In Genua ist der Dialekt aus verschiedenen Gründen fast ausgestorben oder zumindest stark zurückgegangen. Ich hatte jedoch das Glück, ihn von älteren Verwandten zu lernen, bei denen ich als Kind oft war. Diese Verwandten sprachen fast ausschließlich im Dialekt, und durch mein aufmerksames und neugieriges Ohr konnte ich diesen somit erlernen. Zudem hat das Genuesische eine lange schriftliche Tradition und eine echte Literatur, da es seit Jahrhunderten als Schriftsprache verwendet wird.
Inwiefern spielen die von Ihnen gesprochenen Sprachen bei Ihrer Musik eine Rolle?
Ich habe darüber noch nie nachgedacht, aber ich vermute, dass ein feines Ohr für die Nuancen und Variationen der Aussprache einen phonologischen Schatz schafft, der in der Musik wichtige Entsprechungen findet. Musik ist zwar keine Sprache, da sie keine Bedeutungen ausdrückt, aber sie teilt viele Gemeinsamkeiten mit der Sprache im Bereich des Klangs, der entscheidend dafür ist, was vermittelt werden soll. Das, was eine Frage, eine Feststellung, Ironie, Traurigkeit, Aufregung oder andere Stimmungen in Worten ausmacht, findet sich auch in der Musik wieder und kann ähnliche Wirkungen hervorrufen. Darüber hinaus kann eine große Vertrautheit mit verschiedenen Sprachen das Verständnis der metrischen Struktur eines Textes, der für Musik und Gesang geeignet ist, erleichtern.
Sie sprechen von Ihrer Arbeit als einer „Verwirklichung einer eigenen Landschaft“, in der Sie „sich identifizieren und wohlfühlen können“, und davon, dass „die Musik, die ich geliebt habe, die Musik, die ich entdecke, der Wunsch nach dem, was ich gerne hätte, aber nicht ist“, die Werkzeuge Ihrer Arbeit sind. Gibt es von Ihnen kreierte musikalische Landschaften, worin Sie sich besonders wohlfühlen? Wenn ja, welche?
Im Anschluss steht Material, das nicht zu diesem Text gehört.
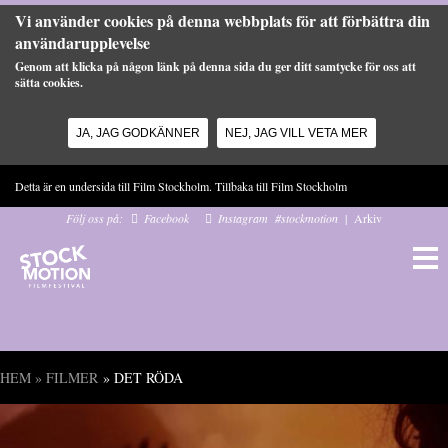
Vi använder cookies på denna webbplats för att förbättra din
användarupplevelse
Genom att klicka på någon länk på denna sida du ger ditt samtycke för oss att
sätta cookies.
JA, JAG GODKÄNNER
NEJ, JAG VILL VETA MER
Hoppa till huvudinnehåll
Detta är en undersida till Film Stockholm. Tillbaka till
Film Stockholm
Följ oss på:
Facebook
Instagram
#stockmotion
|
Arkiv
HEM
»
FILMER
» DET RÖDA
Du är här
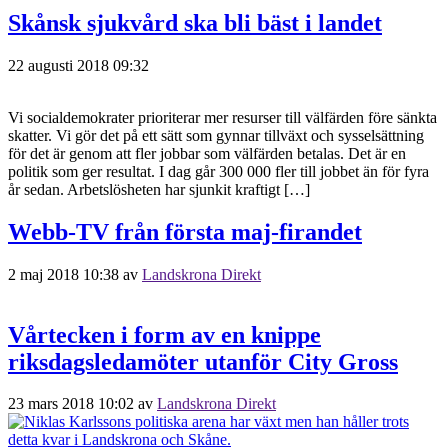
Skånsk sjukvård ska bli bäst i landet
22 augusti 2018 09:32
Vi socialdemokrater prioriterar mer resurser till välfärden före sänkta
skatter. Vi gör det på ett sätt som gynnar tillväxt och sysselsättning
för det är genom att fler jobbar som välfärden betalas. Det är en
politik som ger resultat. I dag går 300 000 fler till jobbet än för fyra
år sedan. Arbetslösheten har sjunkit kraftigt […]
Webb-TV från första maj-firandet
2 maj 2018 10:38
av
Landskrona Direkt
Vårtecken i form av en knippe
riksdagsledamöter utanför City Gross
23 mars 2018 10:02
av
Landskrona Direkt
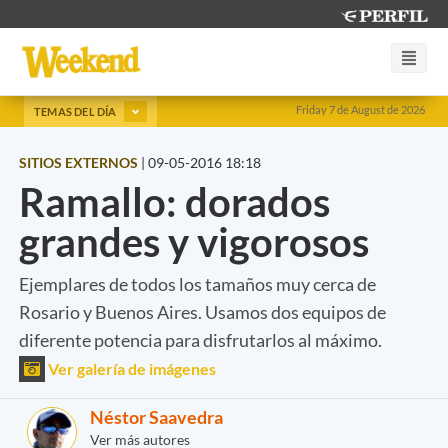
Friday 7 de August de 2026
TEMAS DEL DÍA
SITIOS EXTERNOS
|
09-05-2016 18:18
Ramallo: dorados
grandes y vigorosos
Ejemplares de todos los tamaños muy cerca de
Rosario y Buenos Aires. Usamos dos equipos de
diferente potencia para disfrutarlos al máximo.
Ver galería de imágenes
Néstor Saavedra
Ver más autores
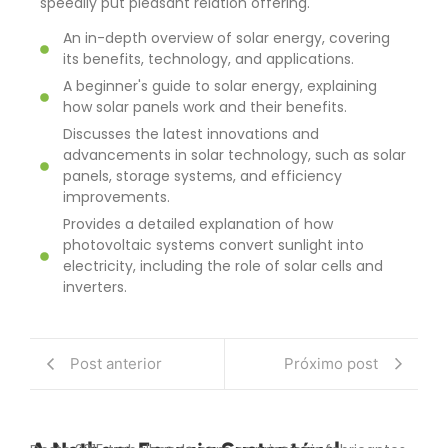
speedily put pleasant relation offering.
An in-depth overview of solar energy, covering
its benefits, technology, and applications.
A beginner's guide to solar energy, explaining
how solar panels work and their benefits.
Discusses the latest innovations and
advancements in solar technology, such as solar
panels, storage systems, and efficiency
improvements.
Provides a detailed explanation of how
photovoltaic systems convert sunlight into
electricity, including the role of solar cells and
inverters.
Post anterior
Próximo post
Durch viele Jahre der intensiven Zusammenarbeit mit dem Ensemble Conductus haben die Musiker ein tiefes Verständnis für meine Musik entwickelt und wissen genau, wie sie diese interpretieren müssen. Das ist ein großes Privileg, das wir gemeinsam aufgebaut haben. Wenn ich mit anderen Musikern arbeite, auch wenn sie exzellent sind, muss ich oft viel mehr erklären, um das gewünschte Ergebnis zu erzielen. Das gehört ebenfalls zu dem „Arbeits- und menschlichen Umfeld“, das ich mir erschaffen habe. Dies betrifft auch unsere spezielle und zugleich effiziente und bereichernde Arbeitsweise.
Musikalisch gesehen gibt es viele Werke und Projekte, die für mich eine besondere Bedeutung haben. In meinen letzten drei Alben („String Theory“, „Bellanöva“ und „Piccoli Arcani“) lassen sich diese Klanglandschaften, die mir am Herzen liegen und die ich geschaffen habe, sehr gut erkennen. Grundsätzlich muss die Musik, die mich interessiert, Energie übertragen. Diese „Energie“ verstehe ich als die universelle Intelligenz, die dem Leben zugrunde liegt. Der Komponist, wie jeder andere Künstler, dient als Medium, durch das sich diese Intelligenz ausdrückt. Es ist unwichtig, ob jeder Künstler seine eigenen, einzigartigen Formen verwendet, um diese Ausdrucksweise zu finden. Ich habe den Wunsch verspürt, meinen eigenen Ausdrucksweg zu finden, und später erkannte ich, dass dieses Verlangen damit übereinstimmte, ein guter Kanal für die Manifestation dieser Intelligenz zu sein.